• [Activity]:
Two lines mark the range in the entries below: the one holding "right shoulder: (422, 83, 4)" and the one holding "left hip: (472, 196, 1)". Set down those two and all lines between them, exactly.
___ Material supplied ___
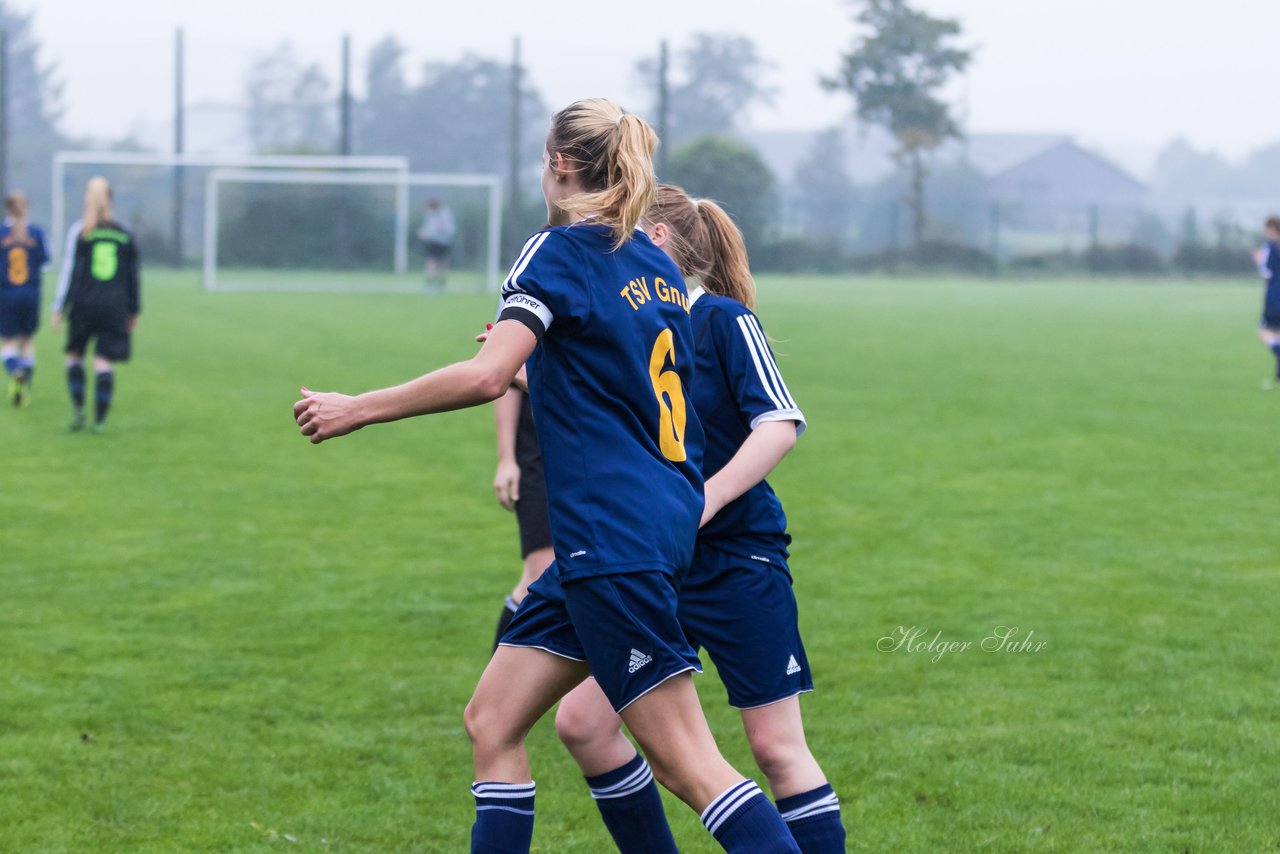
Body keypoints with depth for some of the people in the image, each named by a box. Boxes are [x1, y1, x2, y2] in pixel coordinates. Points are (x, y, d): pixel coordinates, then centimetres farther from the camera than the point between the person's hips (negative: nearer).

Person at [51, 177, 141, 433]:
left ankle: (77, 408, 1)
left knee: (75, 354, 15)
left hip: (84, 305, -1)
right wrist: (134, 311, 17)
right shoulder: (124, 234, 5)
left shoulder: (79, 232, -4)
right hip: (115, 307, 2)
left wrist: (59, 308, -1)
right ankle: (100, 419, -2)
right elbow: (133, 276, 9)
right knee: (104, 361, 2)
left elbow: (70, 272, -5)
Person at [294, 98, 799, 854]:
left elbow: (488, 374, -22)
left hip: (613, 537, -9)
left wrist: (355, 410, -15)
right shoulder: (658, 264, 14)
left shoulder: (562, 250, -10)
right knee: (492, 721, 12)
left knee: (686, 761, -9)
___
___ Material supplied ___
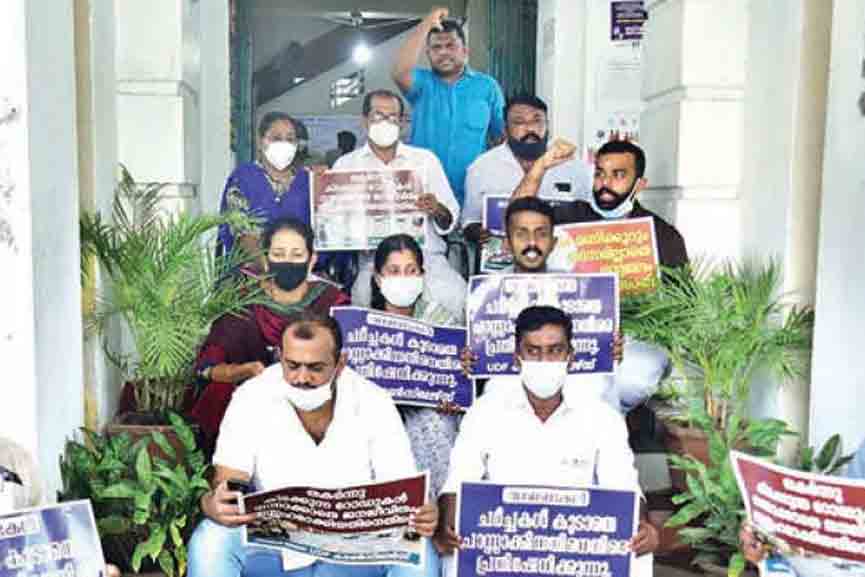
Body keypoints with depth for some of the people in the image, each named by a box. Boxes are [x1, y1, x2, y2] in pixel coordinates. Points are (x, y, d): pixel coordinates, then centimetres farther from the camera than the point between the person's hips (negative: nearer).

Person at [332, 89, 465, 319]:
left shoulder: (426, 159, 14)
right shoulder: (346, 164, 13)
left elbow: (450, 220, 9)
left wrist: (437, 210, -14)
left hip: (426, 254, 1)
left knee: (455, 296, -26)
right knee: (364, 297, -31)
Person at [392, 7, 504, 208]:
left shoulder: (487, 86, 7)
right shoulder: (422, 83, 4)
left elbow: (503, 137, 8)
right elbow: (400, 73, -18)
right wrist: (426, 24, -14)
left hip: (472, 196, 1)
___
___ Material supplied ___
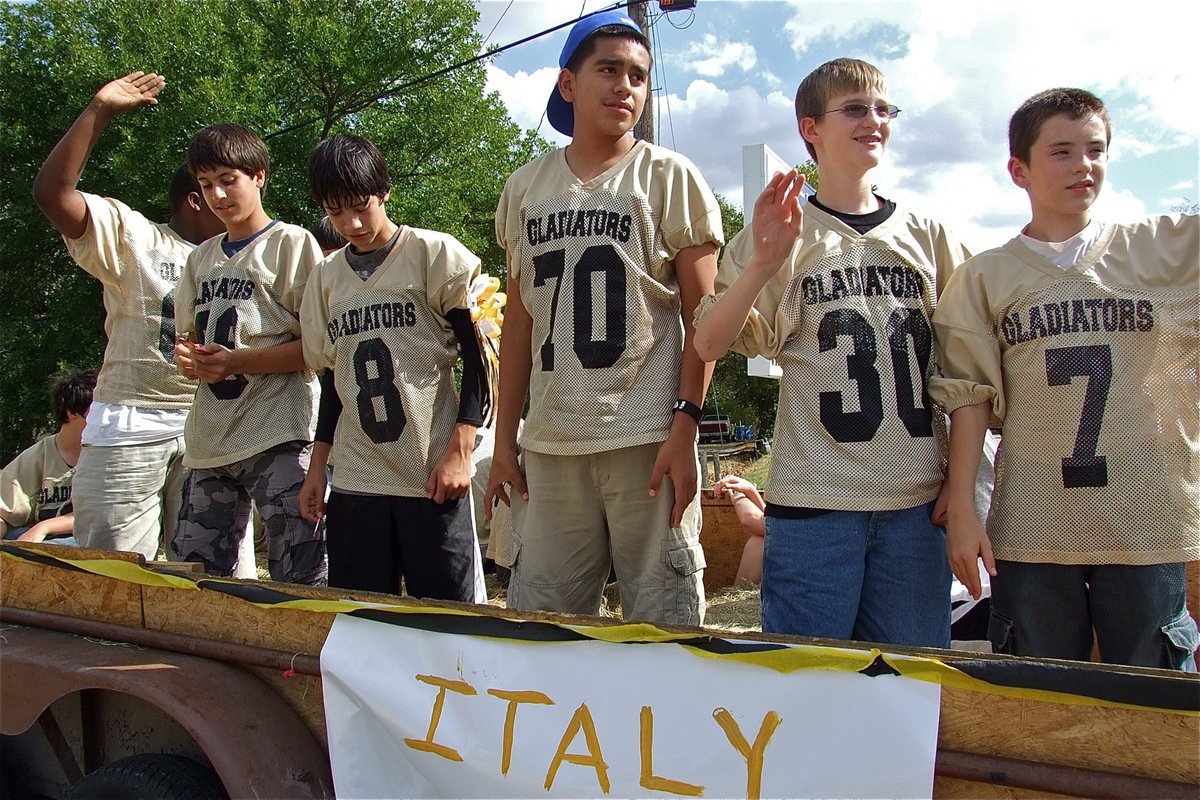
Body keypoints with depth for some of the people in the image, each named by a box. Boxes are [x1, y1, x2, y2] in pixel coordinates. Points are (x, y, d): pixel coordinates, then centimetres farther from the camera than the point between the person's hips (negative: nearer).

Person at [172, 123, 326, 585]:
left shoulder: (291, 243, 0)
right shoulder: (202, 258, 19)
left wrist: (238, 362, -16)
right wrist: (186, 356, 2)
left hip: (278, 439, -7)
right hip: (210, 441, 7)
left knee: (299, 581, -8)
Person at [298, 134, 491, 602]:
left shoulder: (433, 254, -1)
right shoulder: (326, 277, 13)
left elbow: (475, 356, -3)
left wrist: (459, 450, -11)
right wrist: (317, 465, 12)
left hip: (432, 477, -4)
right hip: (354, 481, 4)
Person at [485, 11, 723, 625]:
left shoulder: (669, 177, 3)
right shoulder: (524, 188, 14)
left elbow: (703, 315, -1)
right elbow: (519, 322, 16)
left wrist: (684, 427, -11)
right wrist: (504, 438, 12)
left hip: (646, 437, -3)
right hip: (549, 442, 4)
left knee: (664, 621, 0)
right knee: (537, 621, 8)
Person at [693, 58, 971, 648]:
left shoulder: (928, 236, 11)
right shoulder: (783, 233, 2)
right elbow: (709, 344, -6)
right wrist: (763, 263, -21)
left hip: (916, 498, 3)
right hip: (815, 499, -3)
___
• [Solution]:
right shoulder: (422, 83, 4)
left elbow: (503, 137, 8)
right elbow: (400, 73, -18)
right wrist: (426, 24, -14)
left hip: (472, 196, 1)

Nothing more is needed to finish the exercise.